If the market involves irrational bubbles, then rational
market software is no help.  And, that information is
rapidly being transmitted does not mean it is accurate
information.  It may be market noise due to speculators.
Garbage in, garbage out.
     BTW, are you suggesting that greater wage and
price flexibility is stabilizing?   That sounds more like
a New Keynesian than a Post Keynesian argument.
Barkley Rosser
Professor of Economics and Kirby L. Kramer, Jr. Professor
James Madison University
Editor, Journal of Economic Behavior and Organization
----- Original Message -----
From: "Edward Nell" <nelle@xxxxxxxxxxxxx>
To: <pkt@xxxxxxxxxxxxxxxx>; <cpoirot@xxxxxxxxxxx>; <pdavidson@xxxxxxx>
Sent: Thursday, May 16, 2002 10:38 AM
Subject: Re: Our 'imperfect' friends...


> The New Keynesian themes - moral hazard, adverse selection, bounded
> rationality, asymmetric information, internal labor markets,
> 'imperfections' generally - are designed to explain why markets do not
> adjust quickly and rapidly in a stabilizing manner, through price and
> wage movements.

• [Information provided]

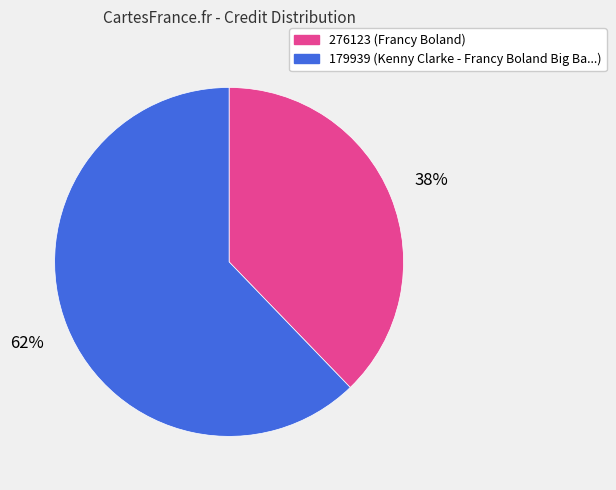

Count the number of slices in the pie.

2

• [What to do] Please rewrite everything from "If the market" down to "due to speculators." in the email about market bubbles, putting "day traders" in place of "speculators".

• [Answer for the task]
If the market involves irrational bubbles, then rational
market software is no help.  And, that information is
rapidly being transmitted does not mean it is accurate
information.  It may be market noise due to day traders.